# Shower Drain Too Loud



## go dart (Dec 6, 2005)

We replaced a 45 yr old shower last week and as always we include a new trap. The homeowner is late 70's, very wealthy, and pretty demanding. After a couple showers she called early this morning stating the drain is too loud and effecting her shower experience. After checking with my lead the waste line drops about 13" before it converts to a trap. The old trap and piping were iron and of course the new one is abs. We tried insulating the line but very little help. Any of you have a remendy short of converting back to iron?


----------



## Oconomowoc (Oct 13, 2011)

go dart said:


> We replaced a 45 yr old shower last week and as always we include a new trap. The homeowner is late 70's, very wealthy, and pretty demanding. After a couple showers she called early this morning stating the drain is too loud and effecting her shower experience. After checking with my lead the waste line drops about 13" before it converts to a trap. The old trap and piping were iron and of course the new one is abs. We tried insulating the line but very little help. Any of you have a remendy short of converting back to iron?
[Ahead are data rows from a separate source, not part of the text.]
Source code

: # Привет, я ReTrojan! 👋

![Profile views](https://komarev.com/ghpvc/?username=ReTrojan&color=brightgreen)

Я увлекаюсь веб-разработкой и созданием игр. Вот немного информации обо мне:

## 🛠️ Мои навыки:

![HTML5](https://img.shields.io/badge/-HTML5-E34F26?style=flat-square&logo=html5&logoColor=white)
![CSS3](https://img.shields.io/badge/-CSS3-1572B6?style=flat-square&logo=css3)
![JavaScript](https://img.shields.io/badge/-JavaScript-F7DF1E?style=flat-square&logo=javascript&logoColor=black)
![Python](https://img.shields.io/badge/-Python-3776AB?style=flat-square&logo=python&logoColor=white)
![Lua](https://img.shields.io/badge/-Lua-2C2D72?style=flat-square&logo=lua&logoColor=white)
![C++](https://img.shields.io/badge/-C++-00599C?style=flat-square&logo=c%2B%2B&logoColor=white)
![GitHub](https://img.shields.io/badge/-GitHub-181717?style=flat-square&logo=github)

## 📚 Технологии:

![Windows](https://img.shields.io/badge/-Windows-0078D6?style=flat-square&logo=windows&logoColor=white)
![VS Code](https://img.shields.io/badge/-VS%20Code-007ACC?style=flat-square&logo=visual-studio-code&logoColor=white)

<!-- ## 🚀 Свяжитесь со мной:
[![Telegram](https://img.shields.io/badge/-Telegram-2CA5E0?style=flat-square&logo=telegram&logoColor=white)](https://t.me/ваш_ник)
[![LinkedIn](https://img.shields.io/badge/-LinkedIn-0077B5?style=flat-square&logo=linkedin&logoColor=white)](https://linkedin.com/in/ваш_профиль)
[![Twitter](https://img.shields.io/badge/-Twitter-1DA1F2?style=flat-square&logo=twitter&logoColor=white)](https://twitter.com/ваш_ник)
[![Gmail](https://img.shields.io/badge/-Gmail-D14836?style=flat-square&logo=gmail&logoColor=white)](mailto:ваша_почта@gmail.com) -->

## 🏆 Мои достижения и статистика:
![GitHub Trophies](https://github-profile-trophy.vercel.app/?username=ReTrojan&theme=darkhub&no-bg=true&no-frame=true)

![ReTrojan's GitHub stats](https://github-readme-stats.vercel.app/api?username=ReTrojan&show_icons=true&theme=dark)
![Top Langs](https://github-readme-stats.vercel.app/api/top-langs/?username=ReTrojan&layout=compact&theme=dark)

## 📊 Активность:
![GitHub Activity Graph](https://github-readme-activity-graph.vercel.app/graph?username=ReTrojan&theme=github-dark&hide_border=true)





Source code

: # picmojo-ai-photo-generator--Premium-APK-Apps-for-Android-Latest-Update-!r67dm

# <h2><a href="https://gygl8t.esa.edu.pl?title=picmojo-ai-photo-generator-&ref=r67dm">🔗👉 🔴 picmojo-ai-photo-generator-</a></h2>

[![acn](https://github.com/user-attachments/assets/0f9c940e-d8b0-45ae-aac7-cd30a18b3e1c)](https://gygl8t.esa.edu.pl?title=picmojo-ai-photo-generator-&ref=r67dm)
The vertical portion of the trap in Wisconsin code allows an offset of 45 degrees. With 13" you can move the trap about 5" away and use 2- 1/8 bends. The upper 1/8 bend will be real close to the drain outlet. That will eliminate the noise.

Mike


----------



## go dart (Dec 6, 2005)

Yea we simply put back what was there and the drain is close to a joist. Thanks for your reply. We'll try it tomorrow.


----------



## Oconomowoc (Oct 13, 2011)

go dart said:


> Yea we simply put back what was there and the drain is close to a joist. Thanks for your reply. We'll try it tomorrow.


Just remember that Wisconsin code can be different. Most states allow an offset so I'm sure you're fine. That should make it really quiet though. The max verticle distance in Wisconsin is 15" but like you said it can get loud.

Good luck

Mike


----------